+++ Exercise input +++

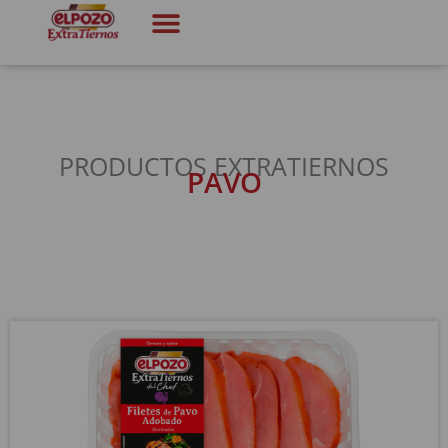
PRODUCTOS EXTRATIERNOS
PAVO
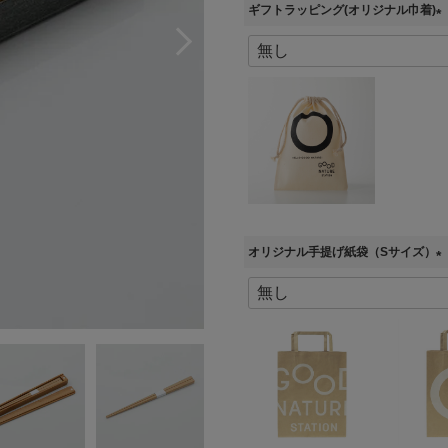
ギフトラッピング(オリジナル巾着)
(
必
須
)
オリジナル手提げ紙袋（Sサイズ）
(
必
須
)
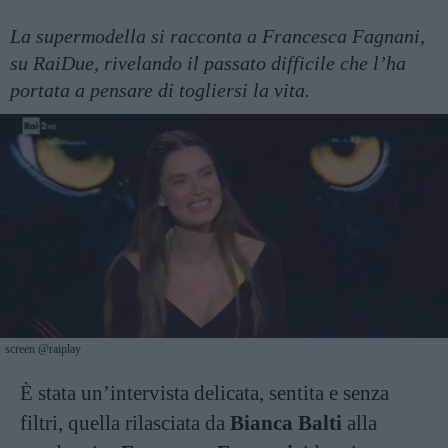
La supermodella si racconta a Francesca Fagnani,
su RaiDue, rivelando il passato difficile che l’ha
portata a pensare di togliersi la vita.
screen @raiplay
È stata un’intervista delicata, sentita e senza
filtri, quella rilasciata da
Bianca Balti
alla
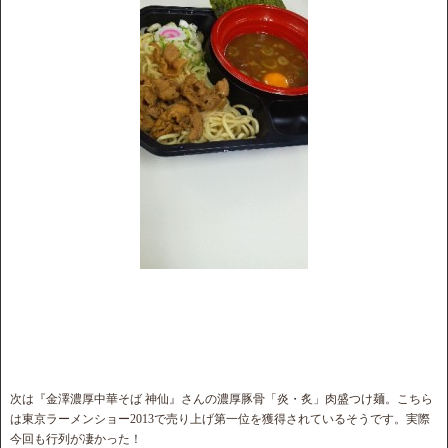
次は『金澤濃厚中華そば 神仙』さんの濃厚豚骨「炎・炙」肉盛つけ麺。こちら
は東京ラーメンショー2013で売り上げ第一位を獲得されているそうです。実際
今回も行列が凄かった！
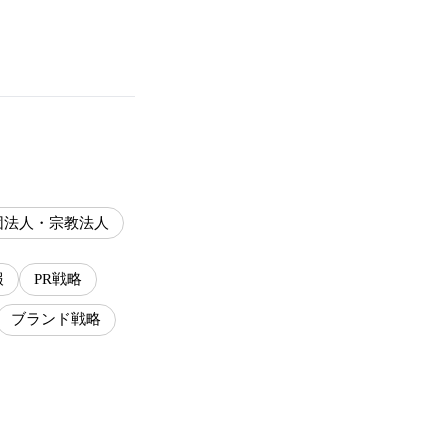
団法人・宗教法人
報
PR戦略
ブランド戦略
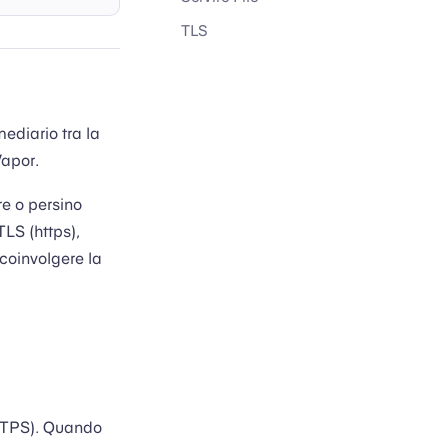
TLS
mediario tra la
Vapor.
re o persino
TLS (https),
a coinvolgere la
TPS). Quando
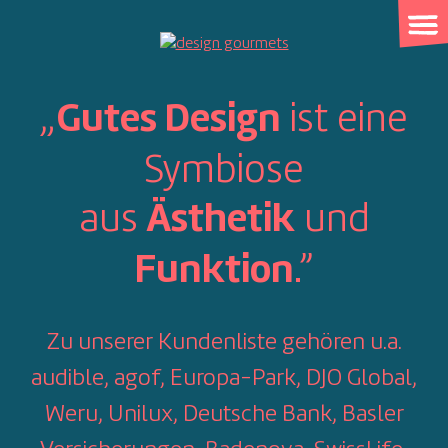
Skip
to
content
„
ist eine
Gutes Design
Symbiose
aus
und
Ästhetik
.”
Funktion
Zu unserer Kundenliste gehören u.a.
audible, agof, Europa-Park, DJO Global,
Weru, Unilux, Deutsche Bank, Basler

+++

**Job**
Return each line of the records that contains the word "difficile", treating uppercase and lowercase letters as different.

**Output for this task**
su RaiDue, rivelando il passato difficile che l’ha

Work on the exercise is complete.